Il n’y a ici ni censure laïque ni censure ecclésiastique. Ce sont les mœurs qui font la police de la presse. Les doctrines hétérodoxes s’étalent librement dans les journaux de Vienne, qui encombrent les tables des cafés. L’opinion publique ne les ignore pas. Mais ces doctrines étrangères n’ont aucune prise sur elle. Autant que je puis être informé, on n’entend parler, chez les Croates, ni de grèves ni de socialisme. Leur pays ne connaît point les maux qui résultent d’un excès de civilisation, d’une science absorbée trop tôt par les masses populaires et mal dirigée ; il ne souffre point de la plaie du nihilisme. En revanche, il souffre des misères qu’engendrent l’ignorance et la barbarie. Le brigandage est encore fréquent ; il n’est guère de saison où l’on n’apprenne que telle voiture de poste a été dévalisée par des bandits.
Je comparais tout à l’heure la Croatie à un État théocratique. Il ne faudrait pas cependant s’imaginer que le pays donne tout au clergé et ne lui demande rien. Je reçus un jour pendant mon séjour à Agram la visite d’un député, professeur à l’Université, homme fort distingué, très-catholique, ou si l’on veut prendre le mot au sens français, très-clérical. Il me parla avec émotion de la crise antireligieuse que la France traversait en ce moment, des ordres dispersés, du clergé persécuté. Je me permis de lui demander sous quelles conditions les congrégations religieuses existaient dans son pays.
— La première, me dit-il, c’est l’autorisation de la diète, qui se fait soumettre les statuts, les modifie au besoin et les rejette s’ils lui semblent contraires aux intérêts de l’État. Ainsi nous avons là-bas — il me montrait une colline voisine de la ville — des Sœurs de Sainte-Madeleine.

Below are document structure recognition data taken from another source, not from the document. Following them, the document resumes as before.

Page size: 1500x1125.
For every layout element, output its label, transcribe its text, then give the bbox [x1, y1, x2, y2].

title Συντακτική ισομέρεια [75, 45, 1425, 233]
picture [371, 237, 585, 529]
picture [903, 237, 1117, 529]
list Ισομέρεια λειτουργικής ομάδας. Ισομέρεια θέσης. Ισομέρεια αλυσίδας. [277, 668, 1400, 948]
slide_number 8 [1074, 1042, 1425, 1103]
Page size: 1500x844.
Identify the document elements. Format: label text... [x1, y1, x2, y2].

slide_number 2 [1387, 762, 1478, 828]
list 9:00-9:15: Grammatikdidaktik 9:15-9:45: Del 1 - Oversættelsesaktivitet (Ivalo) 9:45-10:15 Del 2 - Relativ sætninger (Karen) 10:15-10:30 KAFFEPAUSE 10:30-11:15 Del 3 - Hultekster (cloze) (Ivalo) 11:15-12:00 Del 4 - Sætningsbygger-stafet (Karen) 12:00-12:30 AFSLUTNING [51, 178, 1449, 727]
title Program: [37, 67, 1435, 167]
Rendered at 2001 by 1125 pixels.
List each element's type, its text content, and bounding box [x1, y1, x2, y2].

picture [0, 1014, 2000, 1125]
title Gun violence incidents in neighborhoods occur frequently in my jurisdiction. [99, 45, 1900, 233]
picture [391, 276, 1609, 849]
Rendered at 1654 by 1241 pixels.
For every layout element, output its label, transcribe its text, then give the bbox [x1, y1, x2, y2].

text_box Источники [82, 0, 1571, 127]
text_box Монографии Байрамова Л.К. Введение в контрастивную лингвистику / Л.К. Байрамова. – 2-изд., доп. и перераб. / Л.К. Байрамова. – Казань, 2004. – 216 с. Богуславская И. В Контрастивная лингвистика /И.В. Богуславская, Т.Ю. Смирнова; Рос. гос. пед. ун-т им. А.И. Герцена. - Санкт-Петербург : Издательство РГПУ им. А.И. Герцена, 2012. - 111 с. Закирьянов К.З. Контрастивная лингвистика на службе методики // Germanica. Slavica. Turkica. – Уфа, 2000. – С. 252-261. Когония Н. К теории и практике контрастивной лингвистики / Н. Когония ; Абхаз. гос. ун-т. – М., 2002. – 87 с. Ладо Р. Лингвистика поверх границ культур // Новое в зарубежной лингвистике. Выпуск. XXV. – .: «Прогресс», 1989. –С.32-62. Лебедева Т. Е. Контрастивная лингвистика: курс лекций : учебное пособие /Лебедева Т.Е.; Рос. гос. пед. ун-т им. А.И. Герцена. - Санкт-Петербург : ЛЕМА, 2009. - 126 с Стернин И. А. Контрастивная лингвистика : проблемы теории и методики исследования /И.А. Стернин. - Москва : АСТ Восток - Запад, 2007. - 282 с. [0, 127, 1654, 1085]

Ce sont des Allemandes ; chassées de la Prusse, elles sont venues nous demander asile. Nous ne les avons autorisées qu’après avoir pris connaissance de leurs statuts.
— Et si elles avaient refusé de les communiquer ?
— Dans ce cas, nous ne les aurions pas autorisées à résider dans le royaume.
Mon interlocuteur parut fort surpris quand je lui démontrai que le gouvernement de la République française n’avait pas émis d’autres prétentions que celles de la Croatie conservatrice et cléricale.
Cet esprit religieux des Croates s’explique en partie par le prestige d’une longue tradition, par le voisinage de l’Italie, surtout par l’influence qu’exerce sur le pays un clergé patriote et éclairé. Sauf quelques rares exceptions, les ecclésiastiques sont à la tête du mouvement politique ou littéraire de la nation. Ils défendent ses droits au Parlement ou dans la presse ; ils dirigent ses institutions scientifiques. J’ai rappelé plus haut que le président et les deux secrétaires de l’Académie étaient des ecclésiastiques. L’Académie et l’Université ont été fondées par l’initiative d’un prélat éminent, Mgr Strossmayer, évêque de Diakovo en Slavonie.
Le nom de Mgr Strossmayer a été surtout connu en Europe par le rôle libéral qu’il a joué au dernier concile du Vatican. J’ai tracé de lui à cette époque[15] un portrait qui est encore exact aujourd’hui. Je n’ai que quelques traits à y ajouter. La vie de l’éminent prélat peut se caractériser par le mot bien connu : « Il a passé en faisant le bien. »
[15] Voir le Monde slave, p. 113-134. Voir aussi le récent volume de M. de Caix de Saint-Aymour : les Pays sud-slaves de l’Austro-Hongrie. Paris, Plon, 1883.
Il a fondé l’académie d’Agram ; il a fourni les premiers fonds pour l’établissement de l’université ; il vient de bâtir à ses frais une cathédrale dans sa résidence de Diakovo ; il a donné à la capitale de la Croatie la galerie de peinture qui ornait son palais épiscopal et qui constituait déjà tout un musée. Il entretient de ses subsides de jeunes artistes, des étudiants. Les Croates l’ont surnommé le premier fils de la patrie. Nul ne mérite plus que lui ce nom glorieux. Il serait depuis longtemps archevêque d’Agram et cardinal, si son patriotisme ne faisait peur aux Magyars. On lui a préféré un ancien aumônier de l’insurrection hongroise, un ecclésiastique obscur, Mgr Michalovich, qui consomme les immenses revenus de son archevêché sans rien faire pour le pays.